A perfect example are the 85-Bears: Even tough they had the same (or better) Defense in 84 and 86, they won (and were 2nd in points scored) when they had a efficient passing game (speak BigMac was relativly healthy). In 85 they had the best Pass-Offense in the NFC (6,5 Y/PP). They year before and after they failed, because they had to rely on their running game only...
Since i dont have computer program, i´ll do some stats in the off season "per hand" comparing running and passing on 3rd down, because i see toooo much successful passes on "predictable" 3rd and Longs.
Omg, that will be tough and long work, but i´ll let you know :-)
Karl from Germany
I think if I understand correctly, you are right. Those are averages of course. (Not every run on 2nd and 5 at the 45 will result in -0.10 EPA.)
You are correct that the high scoring teams are passing offenses. Note that the higher EPA values for runs are on 3rd down situations only. And this is only because of the current strategy mix. Runs are infrequent on 3rd down, so they often take defenses by surprise.On 1st and 2nd down, passing is more lucrative.
I'm not advocating always running or always passing in any situation. The imbalance just suggests, in general, teams should inch toward selecting the play type with the higher payoff more often.
Brian,
you made me interested :-)
Because up to yesterday i was 100% SURE passing (almost) always is the better option then running, no matter how predictable you become (hail Martz, even tough i might be the only one doing so :-).
Since i am not good in computers (actually i am VERY bad) i have to make stats by hand. I´ll do "only" 3rd downs (which will still lead up to aprox. 3.500 plays, omg), since thats the down when passing "fails".
Up to now i only have stats which tell me on 3rd downs (no matter if short, long or very long) there is no drop off in passing efficiency, even tough running efficiency is way up.
To leave out tendencies i´ll make only 1st and 3rd Qtrs with max. point difference of 10. Is that a good starting point?
Karl from Germany
you can just look at the second hand on your watch for a random number generator.

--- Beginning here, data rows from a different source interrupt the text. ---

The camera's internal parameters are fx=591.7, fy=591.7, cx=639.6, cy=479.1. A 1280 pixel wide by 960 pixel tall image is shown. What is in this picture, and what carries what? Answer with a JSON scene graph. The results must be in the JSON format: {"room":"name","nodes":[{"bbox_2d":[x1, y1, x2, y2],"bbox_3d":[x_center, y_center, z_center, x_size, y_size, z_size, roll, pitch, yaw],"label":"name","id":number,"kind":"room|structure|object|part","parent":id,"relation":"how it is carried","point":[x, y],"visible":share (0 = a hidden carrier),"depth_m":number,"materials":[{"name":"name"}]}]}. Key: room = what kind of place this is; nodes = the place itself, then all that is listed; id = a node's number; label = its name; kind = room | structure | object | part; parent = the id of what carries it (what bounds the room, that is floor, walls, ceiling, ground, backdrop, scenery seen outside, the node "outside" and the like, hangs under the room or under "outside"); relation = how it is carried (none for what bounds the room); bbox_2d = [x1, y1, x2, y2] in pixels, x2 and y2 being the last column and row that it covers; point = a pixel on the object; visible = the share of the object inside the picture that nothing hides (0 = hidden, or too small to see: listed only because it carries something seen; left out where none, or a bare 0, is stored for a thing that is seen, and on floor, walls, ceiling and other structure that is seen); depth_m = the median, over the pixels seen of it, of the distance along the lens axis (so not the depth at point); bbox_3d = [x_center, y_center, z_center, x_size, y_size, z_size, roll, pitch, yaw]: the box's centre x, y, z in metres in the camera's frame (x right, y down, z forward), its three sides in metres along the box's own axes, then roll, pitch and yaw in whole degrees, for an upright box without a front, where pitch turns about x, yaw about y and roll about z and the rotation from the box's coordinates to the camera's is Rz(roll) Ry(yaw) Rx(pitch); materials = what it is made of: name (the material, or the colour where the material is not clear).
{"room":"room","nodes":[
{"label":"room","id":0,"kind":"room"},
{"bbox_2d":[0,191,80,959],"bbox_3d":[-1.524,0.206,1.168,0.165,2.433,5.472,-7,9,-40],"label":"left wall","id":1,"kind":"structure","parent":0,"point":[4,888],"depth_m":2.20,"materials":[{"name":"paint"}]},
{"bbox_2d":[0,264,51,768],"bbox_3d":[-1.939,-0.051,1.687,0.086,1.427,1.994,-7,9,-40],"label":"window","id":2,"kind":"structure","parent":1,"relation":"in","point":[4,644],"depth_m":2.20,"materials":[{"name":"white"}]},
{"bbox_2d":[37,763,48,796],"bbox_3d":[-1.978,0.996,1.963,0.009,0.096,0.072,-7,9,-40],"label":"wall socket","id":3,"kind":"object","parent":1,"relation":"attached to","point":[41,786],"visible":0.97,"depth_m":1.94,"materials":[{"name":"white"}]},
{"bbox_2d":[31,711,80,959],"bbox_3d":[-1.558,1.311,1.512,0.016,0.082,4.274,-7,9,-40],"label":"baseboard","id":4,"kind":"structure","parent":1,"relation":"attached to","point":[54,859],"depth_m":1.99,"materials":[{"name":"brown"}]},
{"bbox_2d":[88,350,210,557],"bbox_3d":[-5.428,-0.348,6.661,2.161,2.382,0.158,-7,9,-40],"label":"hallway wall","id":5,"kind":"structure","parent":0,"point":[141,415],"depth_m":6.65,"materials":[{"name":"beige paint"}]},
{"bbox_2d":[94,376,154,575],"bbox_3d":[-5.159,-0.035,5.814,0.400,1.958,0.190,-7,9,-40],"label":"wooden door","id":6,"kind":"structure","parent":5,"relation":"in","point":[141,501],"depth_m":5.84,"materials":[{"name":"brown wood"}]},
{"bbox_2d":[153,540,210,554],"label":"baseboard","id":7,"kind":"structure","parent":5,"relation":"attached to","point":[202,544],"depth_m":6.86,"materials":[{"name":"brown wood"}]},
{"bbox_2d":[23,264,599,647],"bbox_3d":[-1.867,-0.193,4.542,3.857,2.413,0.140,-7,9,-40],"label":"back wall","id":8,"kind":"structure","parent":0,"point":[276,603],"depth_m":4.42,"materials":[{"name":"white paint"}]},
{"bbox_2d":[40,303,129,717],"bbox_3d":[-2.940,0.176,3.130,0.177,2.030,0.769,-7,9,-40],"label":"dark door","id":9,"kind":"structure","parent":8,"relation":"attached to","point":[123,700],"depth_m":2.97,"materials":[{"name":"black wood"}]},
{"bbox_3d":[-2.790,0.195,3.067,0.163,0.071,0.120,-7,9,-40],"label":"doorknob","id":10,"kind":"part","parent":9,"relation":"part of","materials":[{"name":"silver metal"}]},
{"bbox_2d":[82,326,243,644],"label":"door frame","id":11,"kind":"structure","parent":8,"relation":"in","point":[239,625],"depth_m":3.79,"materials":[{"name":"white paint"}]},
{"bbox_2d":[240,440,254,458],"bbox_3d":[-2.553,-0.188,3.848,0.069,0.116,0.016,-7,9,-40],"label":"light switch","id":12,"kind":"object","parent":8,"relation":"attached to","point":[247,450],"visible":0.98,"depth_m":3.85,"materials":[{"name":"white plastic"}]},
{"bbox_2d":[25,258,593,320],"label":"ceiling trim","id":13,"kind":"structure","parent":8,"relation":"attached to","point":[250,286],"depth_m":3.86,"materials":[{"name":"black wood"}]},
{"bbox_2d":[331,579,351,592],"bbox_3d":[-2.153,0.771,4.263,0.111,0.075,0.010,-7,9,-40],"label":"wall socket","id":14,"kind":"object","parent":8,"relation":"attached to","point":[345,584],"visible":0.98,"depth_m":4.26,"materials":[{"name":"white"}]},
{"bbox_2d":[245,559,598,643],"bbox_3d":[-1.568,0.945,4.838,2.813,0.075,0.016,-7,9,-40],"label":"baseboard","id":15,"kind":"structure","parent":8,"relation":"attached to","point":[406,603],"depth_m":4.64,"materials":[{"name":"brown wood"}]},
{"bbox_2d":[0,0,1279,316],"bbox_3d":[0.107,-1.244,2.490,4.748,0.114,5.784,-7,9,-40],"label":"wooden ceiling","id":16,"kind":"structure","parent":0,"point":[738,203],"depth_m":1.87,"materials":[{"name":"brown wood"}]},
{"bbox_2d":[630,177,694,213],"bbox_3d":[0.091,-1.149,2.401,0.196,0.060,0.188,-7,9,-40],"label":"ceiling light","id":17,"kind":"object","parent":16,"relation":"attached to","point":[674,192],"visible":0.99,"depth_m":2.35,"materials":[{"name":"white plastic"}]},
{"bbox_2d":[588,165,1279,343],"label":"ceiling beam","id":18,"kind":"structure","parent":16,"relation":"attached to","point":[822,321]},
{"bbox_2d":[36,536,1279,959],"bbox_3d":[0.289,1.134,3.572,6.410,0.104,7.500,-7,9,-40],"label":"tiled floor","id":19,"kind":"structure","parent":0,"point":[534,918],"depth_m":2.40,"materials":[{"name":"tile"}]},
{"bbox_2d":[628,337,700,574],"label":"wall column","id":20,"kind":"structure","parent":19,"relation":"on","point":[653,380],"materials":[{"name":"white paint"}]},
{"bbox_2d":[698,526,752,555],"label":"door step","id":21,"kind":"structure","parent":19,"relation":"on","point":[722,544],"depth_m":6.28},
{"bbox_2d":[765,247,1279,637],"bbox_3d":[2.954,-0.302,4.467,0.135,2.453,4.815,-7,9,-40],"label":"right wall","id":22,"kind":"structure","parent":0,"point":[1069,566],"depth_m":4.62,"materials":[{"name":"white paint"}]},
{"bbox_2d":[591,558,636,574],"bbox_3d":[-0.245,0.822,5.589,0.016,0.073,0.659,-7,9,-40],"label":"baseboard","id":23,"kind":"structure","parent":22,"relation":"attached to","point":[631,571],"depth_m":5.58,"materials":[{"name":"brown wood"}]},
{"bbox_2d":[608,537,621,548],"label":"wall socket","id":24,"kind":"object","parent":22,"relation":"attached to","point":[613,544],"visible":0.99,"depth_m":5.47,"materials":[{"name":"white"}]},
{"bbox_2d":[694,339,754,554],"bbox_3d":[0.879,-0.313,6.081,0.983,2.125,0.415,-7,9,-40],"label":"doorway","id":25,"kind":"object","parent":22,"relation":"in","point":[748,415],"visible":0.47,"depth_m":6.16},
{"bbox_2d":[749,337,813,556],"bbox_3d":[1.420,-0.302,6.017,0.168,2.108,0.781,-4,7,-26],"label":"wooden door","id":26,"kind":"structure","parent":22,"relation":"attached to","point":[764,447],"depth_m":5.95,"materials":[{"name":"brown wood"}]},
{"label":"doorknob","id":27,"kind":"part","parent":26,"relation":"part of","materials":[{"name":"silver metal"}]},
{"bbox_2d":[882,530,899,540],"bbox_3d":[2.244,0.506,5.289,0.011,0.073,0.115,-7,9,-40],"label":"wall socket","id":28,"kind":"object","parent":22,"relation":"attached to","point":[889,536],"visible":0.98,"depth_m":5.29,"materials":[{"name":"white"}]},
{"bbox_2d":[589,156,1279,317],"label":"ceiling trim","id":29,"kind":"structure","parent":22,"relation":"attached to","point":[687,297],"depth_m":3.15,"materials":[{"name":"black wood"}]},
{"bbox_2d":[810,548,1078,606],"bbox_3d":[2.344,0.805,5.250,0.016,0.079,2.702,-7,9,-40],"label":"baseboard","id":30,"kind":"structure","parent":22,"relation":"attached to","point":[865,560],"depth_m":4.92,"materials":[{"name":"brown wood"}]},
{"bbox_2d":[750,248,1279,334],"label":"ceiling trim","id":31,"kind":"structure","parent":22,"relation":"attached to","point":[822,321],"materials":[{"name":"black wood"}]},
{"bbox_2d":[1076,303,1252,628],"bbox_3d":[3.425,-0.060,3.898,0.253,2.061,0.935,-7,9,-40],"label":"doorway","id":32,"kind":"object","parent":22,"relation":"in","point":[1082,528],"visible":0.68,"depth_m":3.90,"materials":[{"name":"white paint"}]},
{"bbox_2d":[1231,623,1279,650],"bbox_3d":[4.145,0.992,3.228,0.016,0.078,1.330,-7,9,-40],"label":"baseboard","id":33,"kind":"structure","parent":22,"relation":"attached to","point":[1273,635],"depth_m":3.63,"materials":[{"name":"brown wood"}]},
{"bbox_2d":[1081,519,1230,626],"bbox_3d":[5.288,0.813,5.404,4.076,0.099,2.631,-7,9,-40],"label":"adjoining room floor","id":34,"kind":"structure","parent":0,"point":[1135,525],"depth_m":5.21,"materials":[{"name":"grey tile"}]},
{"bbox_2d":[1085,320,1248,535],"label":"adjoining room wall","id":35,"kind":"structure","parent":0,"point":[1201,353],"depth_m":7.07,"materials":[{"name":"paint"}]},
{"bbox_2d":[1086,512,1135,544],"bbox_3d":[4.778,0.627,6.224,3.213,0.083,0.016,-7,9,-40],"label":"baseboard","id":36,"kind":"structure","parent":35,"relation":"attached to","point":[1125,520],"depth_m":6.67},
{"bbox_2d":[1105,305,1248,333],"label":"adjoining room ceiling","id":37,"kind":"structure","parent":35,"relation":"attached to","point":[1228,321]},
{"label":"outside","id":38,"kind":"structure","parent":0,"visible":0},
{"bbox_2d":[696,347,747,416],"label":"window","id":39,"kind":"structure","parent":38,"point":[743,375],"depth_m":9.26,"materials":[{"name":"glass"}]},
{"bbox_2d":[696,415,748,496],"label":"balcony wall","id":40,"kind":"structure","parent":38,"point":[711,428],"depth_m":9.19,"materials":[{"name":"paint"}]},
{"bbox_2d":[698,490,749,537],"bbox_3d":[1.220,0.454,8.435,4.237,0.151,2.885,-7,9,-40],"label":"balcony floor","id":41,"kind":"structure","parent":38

"In situations when a team has a significant lead, the true value of a run includes the time burned off the clock. To a team behind late in a game, pass attempts have more value because they are more likely to stop the clock"
One other reason for passing late in the game is the "all or nothing" nature of pass play allows a team to set their own level of risk / desperation / etc.